This topic describes how to configure Logtail in the Log Service console to collect Kubernetes stdout and stderr logs in DaemonSet mode.

Prerequisites

The Helm package alibaba-log-controller is installed. For more information, see Install Logtail.

Features

Logtail can collect and upload container stdout and stderr logs with container metadata to Log Service. The collection of Kubernetes stdout and stderr logs has the following features:

  • Collects stdout and stderr logs in real time.
  • Uses labels to specify containers for log collection.
  • Uses labels to exclude containers from log collection.
  • Uses environment variables to specify containers for log collection.
  • Uses environment variables to exclude containers from log collection.
  • Supports multi-line logs such as Java Stack logs.
  • Supports automatic labeling for Docker container logs.
  • Supports automatic labeling for Kubernetes container logs.
Note
  • The preceding labels are retrieved by using the docker inspect command. These labels are not the labels that are specified in a Kubernetes cluster.
  • The preceding environment variables are the environment variables that you have specified to start containers.

Implementation

A Logtail container uses a UNIX domain socket to communicate with the Docker daemon. The Logtail container queries all Docker containers and locates the specified Docker containers based on specified labels and environment variables.
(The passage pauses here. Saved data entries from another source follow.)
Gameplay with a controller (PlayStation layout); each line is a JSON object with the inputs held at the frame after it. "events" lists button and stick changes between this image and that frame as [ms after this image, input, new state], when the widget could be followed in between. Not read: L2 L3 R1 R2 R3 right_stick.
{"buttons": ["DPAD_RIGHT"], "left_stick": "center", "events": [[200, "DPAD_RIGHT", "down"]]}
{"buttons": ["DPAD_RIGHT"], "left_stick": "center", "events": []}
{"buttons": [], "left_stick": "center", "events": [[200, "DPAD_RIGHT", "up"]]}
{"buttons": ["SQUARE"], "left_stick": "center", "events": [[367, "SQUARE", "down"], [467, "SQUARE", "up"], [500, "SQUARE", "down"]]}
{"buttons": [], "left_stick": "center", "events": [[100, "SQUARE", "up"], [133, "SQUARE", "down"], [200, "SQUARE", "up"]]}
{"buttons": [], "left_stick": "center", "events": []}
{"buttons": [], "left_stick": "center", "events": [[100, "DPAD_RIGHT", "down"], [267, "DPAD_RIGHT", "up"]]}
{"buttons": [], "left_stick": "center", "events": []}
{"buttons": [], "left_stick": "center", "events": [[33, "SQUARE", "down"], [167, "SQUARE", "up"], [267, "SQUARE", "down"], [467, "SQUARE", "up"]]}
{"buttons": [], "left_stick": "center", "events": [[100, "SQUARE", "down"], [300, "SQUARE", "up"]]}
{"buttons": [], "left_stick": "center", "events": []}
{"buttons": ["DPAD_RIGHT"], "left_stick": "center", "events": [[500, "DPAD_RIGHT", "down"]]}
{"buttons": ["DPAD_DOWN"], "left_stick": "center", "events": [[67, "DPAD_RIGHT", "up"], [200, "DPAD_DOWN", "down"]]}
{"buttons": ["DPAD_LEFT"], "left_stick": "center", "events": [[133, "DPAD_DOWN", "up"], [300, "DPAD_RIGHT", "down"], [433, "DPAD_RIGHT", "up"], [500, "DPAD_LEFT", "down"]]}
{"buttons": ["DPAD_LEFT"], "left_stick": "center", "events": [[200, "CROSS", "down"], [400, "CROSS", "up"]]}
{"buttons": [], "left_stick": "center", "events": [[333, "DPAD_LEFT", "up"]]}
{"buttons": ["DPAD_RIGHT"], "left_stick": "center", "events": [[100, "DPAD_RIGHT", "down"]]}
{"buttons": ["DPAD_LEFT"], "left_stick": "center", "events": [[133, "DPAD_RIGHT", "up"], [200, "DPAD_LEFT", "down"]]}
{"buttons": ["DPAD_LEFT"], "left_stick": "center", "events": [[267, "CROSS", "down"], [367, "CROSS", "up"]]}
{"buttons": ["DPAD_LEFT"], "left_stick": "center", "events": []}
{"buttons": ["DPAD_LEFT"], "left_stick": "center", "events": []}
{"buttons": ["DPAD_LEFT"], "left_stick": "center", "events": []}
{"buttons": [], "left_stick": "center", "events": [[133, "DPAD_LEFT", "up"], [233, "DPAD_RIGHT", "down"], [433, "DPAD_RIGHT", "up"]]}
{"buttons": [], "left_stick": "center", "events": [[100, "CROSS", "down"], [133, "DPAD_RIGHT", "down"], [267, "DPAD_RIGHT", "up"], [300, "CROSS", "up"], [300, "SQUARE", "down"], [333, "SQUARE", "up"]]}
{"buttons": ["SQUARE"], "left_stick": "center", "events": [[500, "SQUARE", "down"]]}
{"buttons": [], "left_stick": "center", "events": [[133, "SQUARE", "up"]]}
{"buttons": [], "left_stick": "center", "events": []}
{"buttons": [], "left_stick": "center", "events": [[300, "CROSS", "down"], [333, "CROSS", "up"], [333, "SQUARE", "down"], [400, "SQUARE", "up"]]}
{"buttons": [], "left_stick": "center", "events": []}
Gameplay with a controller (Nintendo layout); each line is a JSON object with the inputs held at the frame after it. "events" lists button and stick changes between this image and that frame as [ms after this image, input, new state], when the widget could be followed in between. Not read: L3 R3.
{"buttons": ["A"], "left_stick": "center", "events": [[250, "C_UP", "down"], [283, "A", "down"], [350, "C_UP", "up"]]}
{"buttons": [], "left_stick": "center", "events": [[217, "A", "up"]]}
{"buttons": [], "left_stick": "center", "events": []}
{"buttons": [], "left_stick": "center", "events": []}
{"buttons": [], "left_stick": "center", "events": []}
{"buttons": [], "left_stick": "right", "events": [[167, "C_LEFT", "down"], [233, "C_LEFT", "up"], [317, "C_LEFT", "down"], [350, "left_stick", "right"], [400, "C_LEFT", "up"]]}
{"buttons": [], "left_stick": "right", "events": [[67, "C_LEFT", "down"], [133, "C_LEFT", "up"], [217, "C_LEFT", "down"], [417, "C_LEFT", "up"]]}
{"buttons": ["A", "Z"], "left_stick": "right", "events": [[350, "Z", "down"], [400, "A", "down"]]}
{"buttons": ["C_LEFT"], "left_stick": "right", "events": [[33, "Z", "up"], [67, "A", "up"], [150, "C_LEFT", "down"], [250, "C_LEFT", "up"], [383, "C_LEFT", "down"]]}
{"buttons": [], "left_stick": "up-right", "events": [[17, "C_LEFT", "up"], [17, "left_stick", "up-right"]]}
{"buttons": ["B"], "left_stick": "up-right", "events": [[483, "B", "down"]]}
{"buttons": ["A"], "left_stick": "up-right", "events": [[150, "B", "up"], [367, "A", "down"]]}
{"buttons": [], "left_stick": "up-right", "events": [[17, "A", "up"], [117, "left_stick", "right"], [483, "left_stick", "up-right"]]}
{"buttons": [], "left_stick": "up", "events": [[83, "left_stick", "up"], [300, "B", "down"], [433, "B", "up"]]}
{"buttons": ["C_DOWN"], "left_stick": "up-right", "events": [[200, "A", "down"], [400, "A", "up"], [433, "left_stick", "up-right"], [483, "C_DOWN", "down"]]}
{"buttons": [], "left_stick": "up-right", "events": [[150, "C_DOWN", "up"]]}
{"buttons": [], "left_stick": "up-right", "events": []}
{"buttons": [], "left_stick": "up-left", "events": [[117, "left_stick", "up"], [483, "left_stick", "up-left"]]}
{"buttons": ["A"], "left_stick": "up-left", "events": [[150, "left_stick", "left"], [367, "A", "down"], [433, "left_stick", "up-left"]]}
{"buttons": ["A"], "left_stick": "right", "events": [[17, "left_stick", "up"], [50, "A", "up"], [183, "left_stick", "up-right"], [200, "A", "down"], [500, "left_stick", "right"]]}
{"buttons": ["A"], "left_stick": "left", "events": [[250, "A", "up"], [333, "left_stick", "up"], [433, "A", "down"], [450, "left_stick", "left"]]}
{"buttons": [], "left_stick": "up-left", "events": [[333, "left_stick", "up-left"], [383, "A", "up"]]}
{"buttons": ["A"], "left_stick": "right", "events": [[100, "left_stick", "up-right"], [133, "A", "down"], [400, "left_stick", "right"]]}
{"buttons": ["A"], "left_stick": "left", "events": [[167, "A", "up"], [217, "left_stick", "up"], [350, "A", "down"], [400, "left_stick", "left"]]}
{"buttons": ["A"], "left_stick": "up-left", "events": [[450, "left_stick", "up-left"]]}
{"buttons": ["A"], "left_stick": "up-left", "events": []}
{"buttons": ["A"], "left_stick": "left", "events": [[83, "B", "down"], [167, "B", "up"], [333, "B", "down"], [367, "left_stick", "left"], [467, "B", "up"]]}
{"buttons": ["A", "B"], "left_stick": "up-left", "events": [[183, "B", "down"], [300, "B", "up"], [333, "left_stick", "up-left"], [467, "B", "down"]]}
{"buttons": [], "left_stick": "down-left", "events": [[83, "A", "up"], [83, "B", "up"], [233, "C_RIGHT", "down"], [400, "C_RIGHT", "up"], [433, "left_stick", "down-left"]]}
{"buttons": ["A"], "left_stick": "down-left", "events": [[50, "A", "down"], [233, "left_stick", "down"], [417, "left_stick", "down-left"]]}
Logtail collects the logs of the specified Docker containers by using the docker logs command.

When Logtail collects the stdout and stderr logs of a Docker container, Logtail periodically stores checkpoints to a checkpoint file. If Logtail is restarted, Logtail collects logs from the last checkpoint.Implementation

Limits

  • Logtail version: Only Logtail 0.16.0 or later that runs on Linux can be used to collect stdout and stderr logs. For more information about Logtail versions and version updates, see Install Logtail in Linux.
  • Permissions: By default, Logtail uses the /var/run/docker.sock socket to access the docker daemon. Make sure that a UNIX domain socket is available and the Logtail container has permissions to access the docker daemon.
  • Multi-line log entries: To ensure that a multi-line log entry is not split into multiple log entries due to output latency, the last collected multi-line log entry is cached for 3 seconds by default. You can set the cache time by specifying the BeginLineTimeoutMs parameter. The parameter value cannot be less than 1,000 ms. Otherwise, an error may occur.
  • Stop policy: When a container is stopped and Logtail detects the die event on the container, Logtail stops collecting stdout and stderr logs of the container. In this case, if a collection delay occurs, some stdout or stderr logs that are generated before the stop action may be lost.
  • Docker logging driver: The logging driver collects stdout and stderr logs only in JSON files.
  • Context: By default, logs that are collected from different containers by using a collection configuration file are in the same context. If you want the logs of each container to be in different contexts, create a Logtail configuration file for each container.
  • Data processing: The collected data is contained in the content field. The data can be processed by using a common processing method.

Procedure

  1. Log on to the Log Service console.
  2. In the Import Data section, click Kubernetes - Standard Output.
  3. In the Specify Logstore step, select the project and Logstore, and then click Next.
    You can also click Create Now to create a project and a Logstore.
  4. In the Create Machine Group step, create a machine group as prompted, and then click Complete Installation.
    If a machine group is available, click Use Existing Machine Groups.
  5. In the Machine Group Settings step, apply the configurations to the machine group.
    Select the created machine group and move the group from Source Server Groups to Applied Server Groups.
  6. In the Specify Data Source step, specify the data source, and then click Next.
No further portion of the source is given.